Quote every line of text in the material below word for word, and leave the pictures out of your answer.

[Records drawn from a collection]

* * *

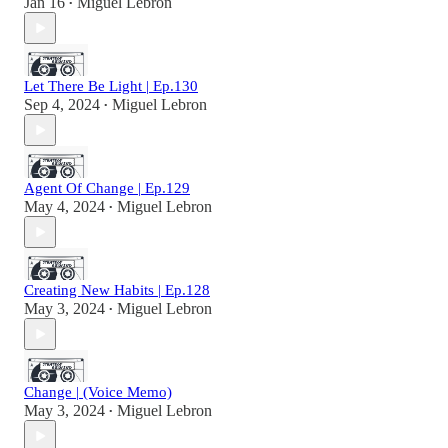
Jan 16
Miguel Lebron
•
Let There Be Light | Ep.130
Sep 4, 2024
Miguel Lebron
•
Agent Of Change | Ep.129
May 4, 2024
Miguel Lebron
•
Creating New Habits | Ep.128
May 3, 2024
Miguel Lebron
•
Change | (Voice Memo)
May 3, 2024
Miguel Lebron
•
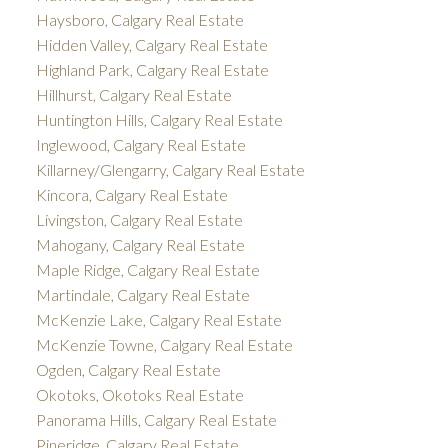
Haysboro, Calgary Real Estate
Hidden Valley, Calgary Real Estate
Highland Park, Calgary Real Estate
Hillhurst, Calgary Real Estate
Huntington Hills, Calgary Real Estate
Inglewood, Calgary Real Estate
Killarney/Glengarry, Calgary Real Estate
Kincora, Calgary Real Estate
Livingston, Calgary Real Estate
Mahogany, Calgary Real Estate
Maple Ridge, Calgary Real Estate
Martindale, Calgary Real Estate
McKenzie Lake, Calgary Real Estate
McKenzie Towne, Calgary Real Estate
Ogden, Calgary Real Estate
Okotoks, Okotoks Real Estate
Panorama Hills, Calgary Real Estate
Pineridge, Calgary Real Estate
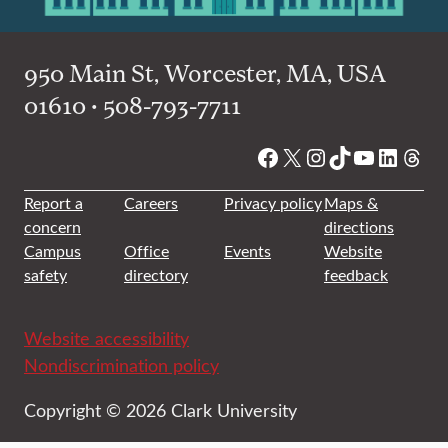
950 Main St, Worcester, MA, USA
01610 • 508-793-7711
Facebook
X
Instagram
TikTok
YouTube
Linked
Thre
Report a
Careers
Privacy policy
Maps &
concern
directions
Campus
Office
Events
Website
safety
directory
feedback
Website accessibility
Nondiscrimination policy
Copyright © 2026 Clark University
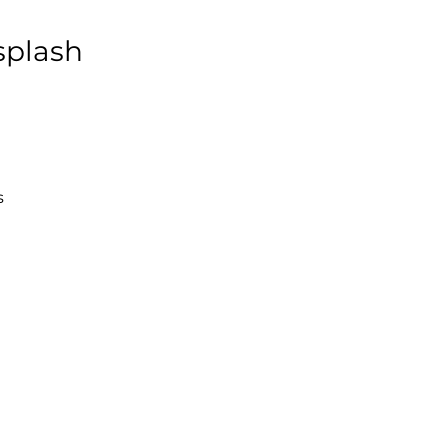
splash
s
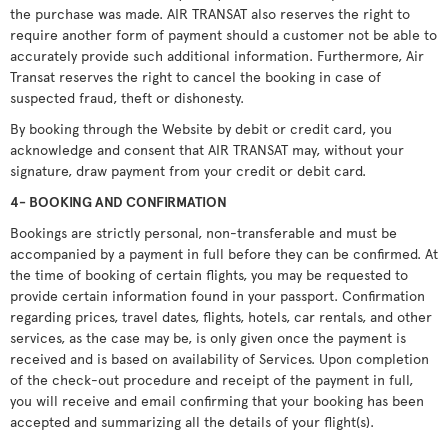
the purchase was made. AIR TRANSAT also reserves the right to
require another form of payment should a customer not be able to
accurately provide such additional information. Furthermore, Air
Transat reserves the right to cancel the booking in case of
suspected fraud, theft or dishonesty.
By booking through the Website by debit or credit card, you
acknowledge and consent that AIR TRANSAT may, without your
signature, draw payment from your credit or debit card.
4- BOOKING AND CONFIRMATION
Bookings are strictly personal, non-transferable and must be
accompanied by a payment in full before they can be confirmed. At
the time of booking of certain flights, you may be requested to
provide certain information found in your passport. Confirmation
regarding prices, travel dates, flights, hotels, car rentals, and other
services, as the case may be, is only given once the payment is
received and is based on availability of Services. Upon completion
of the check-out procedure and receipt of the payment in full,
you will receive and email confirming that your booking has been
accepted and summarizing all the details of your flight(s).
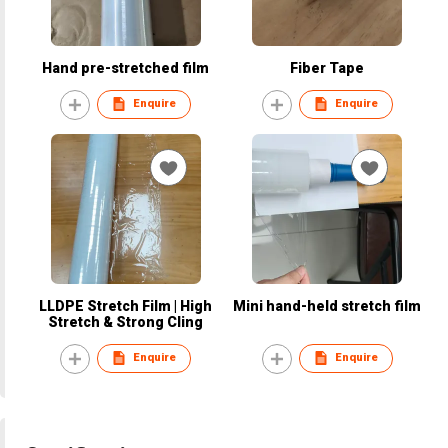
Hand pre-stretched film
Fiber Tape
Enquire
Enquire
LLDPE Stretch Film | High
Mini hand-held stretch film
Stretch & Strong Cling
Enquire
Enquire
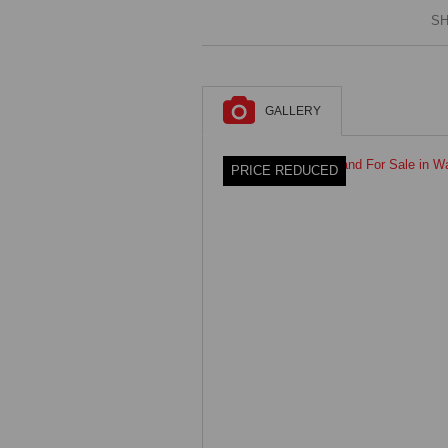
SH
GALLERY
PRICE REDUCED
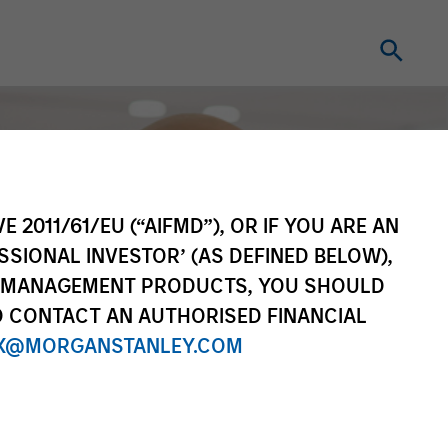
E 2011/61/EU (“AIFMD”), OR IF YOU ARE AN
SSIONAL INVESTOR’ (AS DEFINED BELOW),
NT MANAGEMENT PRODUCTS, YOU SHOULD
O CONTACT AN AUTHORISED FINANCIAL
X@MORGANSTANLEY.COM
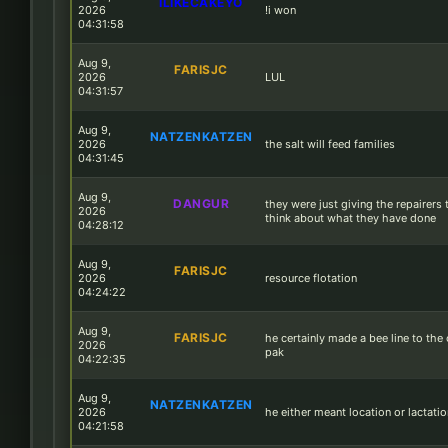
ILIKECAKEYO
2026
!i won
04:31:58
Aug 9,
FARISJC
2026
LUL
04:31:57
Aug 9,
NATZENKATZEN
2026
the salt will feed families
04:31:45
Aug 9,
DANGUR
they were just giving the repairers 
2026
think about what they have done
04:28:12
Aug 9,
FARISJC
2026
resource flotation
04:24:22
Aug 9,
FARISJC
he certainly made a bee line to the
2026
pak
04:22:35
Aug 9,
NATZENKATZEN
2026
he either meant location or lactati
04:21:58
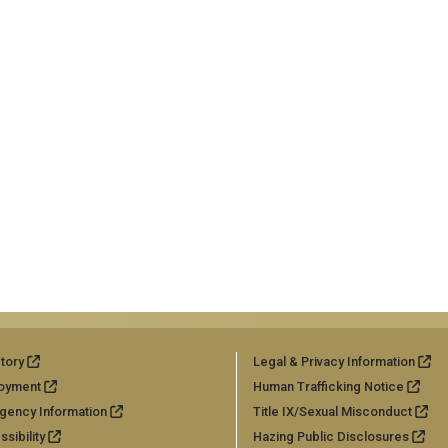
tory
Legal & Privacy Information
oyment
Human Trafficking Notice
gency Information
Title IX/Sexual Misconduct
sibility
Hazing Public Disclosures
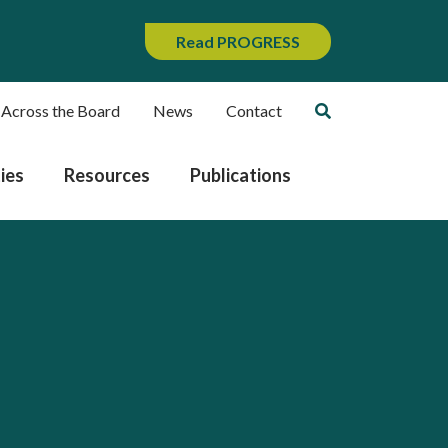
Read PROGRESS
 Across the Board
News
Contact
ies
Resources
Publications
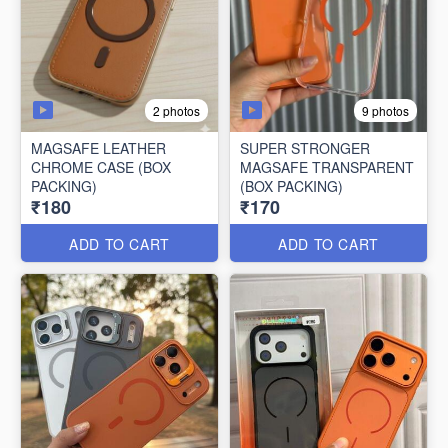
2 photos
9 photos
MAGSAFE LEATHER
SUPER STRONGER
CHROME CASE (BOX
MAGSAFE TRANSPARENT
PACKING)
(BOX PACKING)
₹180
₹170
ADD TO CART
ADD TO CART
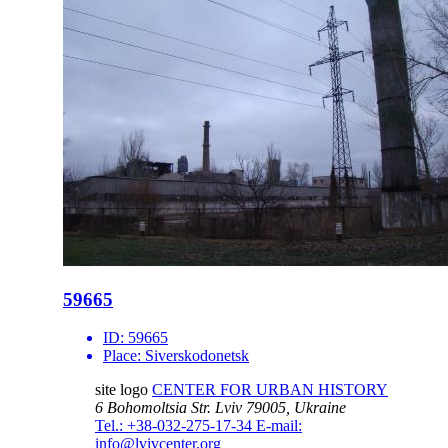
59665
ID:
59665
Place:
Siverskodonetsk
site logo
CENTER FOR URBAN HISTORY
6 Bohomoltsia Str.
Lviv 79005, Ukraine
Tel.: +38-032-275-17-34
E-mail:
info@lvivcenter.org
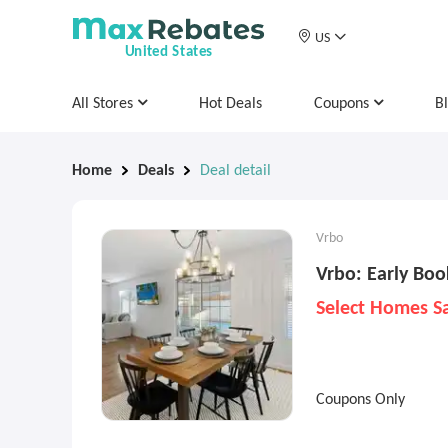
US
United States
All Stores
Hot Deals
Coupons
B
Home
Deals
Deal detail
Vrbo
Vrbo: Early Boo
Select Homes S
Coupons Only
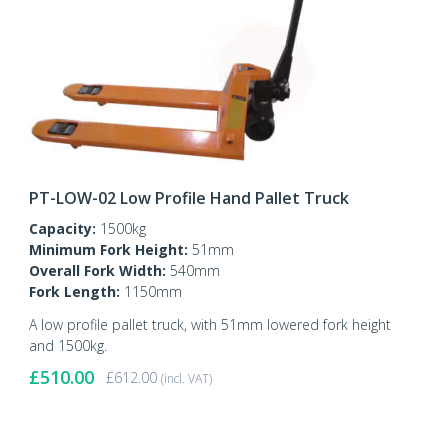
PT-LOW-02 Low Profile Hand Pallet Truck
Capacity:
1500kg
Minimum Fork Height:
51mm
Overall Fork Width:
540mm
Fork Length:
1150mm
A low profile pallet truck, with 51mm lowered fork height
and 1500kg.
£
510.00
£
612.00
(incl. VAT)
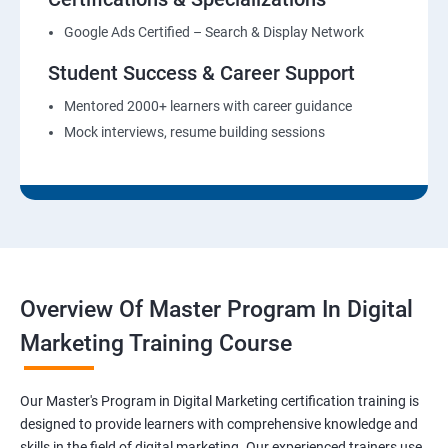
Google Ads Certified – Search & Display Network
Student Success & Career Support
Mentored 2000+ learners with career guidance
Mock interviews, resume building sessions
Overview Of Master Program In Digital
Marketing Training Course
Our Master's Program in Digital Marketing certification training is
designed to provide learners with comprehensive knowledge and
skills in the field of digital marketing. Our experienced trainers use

* * *

_EXERCISE RESPONSE_
Jan 16
Miguel Lebron
•
Let There Be Light | Ep.130
Sep 4, 2024
Miguel Lebron
•
Agent Of Change | Ep.129
May 4, 2024
Miguel Lebron
•
Creating New Habits | Ep.128
May 3, 2024
Miguel Lebron
•
Change | (Voice Memo)
May 3, 2024
Miguel Lebron
•
Haysboro, Calgary Real Estate
Hidden Valley, Calgary Real Estate
Highland Park, Calgary Real Estate
Hillhurst, Calgary Real Estate
Huntington Hills, Calgary Real Estate
Inglewood, Calgary Real Estate
Killarney/Glengarry, Calgary Real Estate
Kincora, Calgary Real Estate
Livingston, Calgary Real Estate
Mahogany, Calgary Real Estate
Maple Ridge, Calgary Real Estate
Martindale, Calgary Real Estate
McKenzie Lake, Calgary Real Estate
McKenzie Towne, Calgary Real Estate
Ogden, Calgary Real Estate
Okotoks, Okotoks Real Estate
Panorama Hills, Calgary Real Estate
Pineridge, Calgary Real Estate
950 Main St, Worcester, MA, USA
01610 • 508-793-7711
Facebook
X
Instagram
TikTok
YouTube
Linked
Thre
Report a
Careers
Privacy policy
Maps &
concern
directions
Campus
Office
Events
Website
safety
directory
feedback
Website accessibility
Nondiscrimination policy
Copyright © 2026 Clark University
splash
s
the purchase was made. AIR TRANSAT also reserves the right to
require another form of payment should a customer not be able to
accurately provide such additional information. Furthermore, Air
Transat reserves the right to cancel the booking in case of
suspected fraud, theft or dishonesty.
By booking through the Website by debit or credit card, you
acknowledge and consent that AIR TRANSAT may, without your
signature, draw payment from your credit or debit card.
4- BOOKING AND CONFIRMATION
Bookings are strictly personal, non-transferable and must be
accompanied by a payment in full before they can be confirmed. At
the time of booking of certain flights, you may be requested to
provide certain information found in your passport. Confirmation
regarding prices, travel dates, flights, hotels, car rentals, and other
services, as the case may be, is only given once the payment is
received and is based on availability of Services. Upon completion
of the check-out procedure and receipt of the payment in full,
you will receive and email confirming that your booking has been
accepted and summarizing all the details of your flight(s).
Hand pre-stretched film
Fiber Tape
Enquire
Enquire
LLDPE Stretch Film | High
Mini hand-held stretch film
Stretch & Strong Cling
Enquire
Enquire
SH
GALLERY
PRICE REDUCED
E 2011/61/EU (“AIFMD”), OR IF YOU ARE AN
SSIONAL INVESTOR’ (AS DEFINED BELOW),
NT MANAGEMENT PRODUCTS, YOU SHOULD
O CONTACT AN AUTHORISED FINANCIAL
X@MORGANSTANLEY.COM
ILIKECAKEYO
2026
!i won
04:31:58
Aug 9,
FARISJC
2026
LUL
04:31:57
Aug 9,
NATZENKATZEN
2026
the salt will feed families
04:31:45
Aug 9,
DANGUR
they were just giving the repairers 
2026
think about what they have done
04:28:12
Aug 9,
FARISJC
2026
resource flotation
04:24:22
Aug 9,
FARISJC
he certainly made a bee line to the
2026
pak
04:22:35
Aug 9,
NATZENKATZEN
2026
he either meant location or lactati
04:21:58
tory
Legal & Privacy Information
oyment
Human Trafficking Notice
gency Information
Title IX/Sexual Misconduct
sibility
Hazing Public Disclosures
Read PROGRESS
 Across the Board
News
Contact
ies
Resources
Publications
2 photos
9 photos
MAGSAFE LEATHER
SUPER STRONGER
CHROME CASE (BOX
MAGSAFE TRANSPARENT
PACKING)
(BOX PACKING)
₹180
₹170
ADD TO CART
ADD TO CART
59665
ID:
59665
Place:
Siverskodonetsk
site logo
CENTER FOR URBAN HISTORY
6 Bohomoltsia Str.
Lviv 79005, Ukraine
Tel.: +38-032-275-17-34
E-mail:
info@lvivcenter.org
US
United States
All Stores
Hot Deals
Coupons
B
Home
Deals
Deal detail
Vrbo
Vrbo: Early Boo
Select Homes S
Coupons Only
PT-LOW-02 Low Profile Hand Pallet Truck
Capacity:
1500kg
Minimum Fork Height:
51mm
Overall Fork Width:
540mm
Fork Length:
1150mm
A low profile pallet truck, with 51mm lowered fork height
and 1500kg.
£
510.00
£
612.00
(incl. VAT)
Google Ads Certified – Search & Display Network
Student Success & Career Support
Mentored 2000+ learners with career guidance
Mock interviews, resume building sessions
Overview Of Master Program In Digital
Marketing Training Course
Our Master's Program in Digital Marketing certification training is
designed to provide learners with comprehensive knowledge and
skills in the field of digital marketing. Our experienced trainers use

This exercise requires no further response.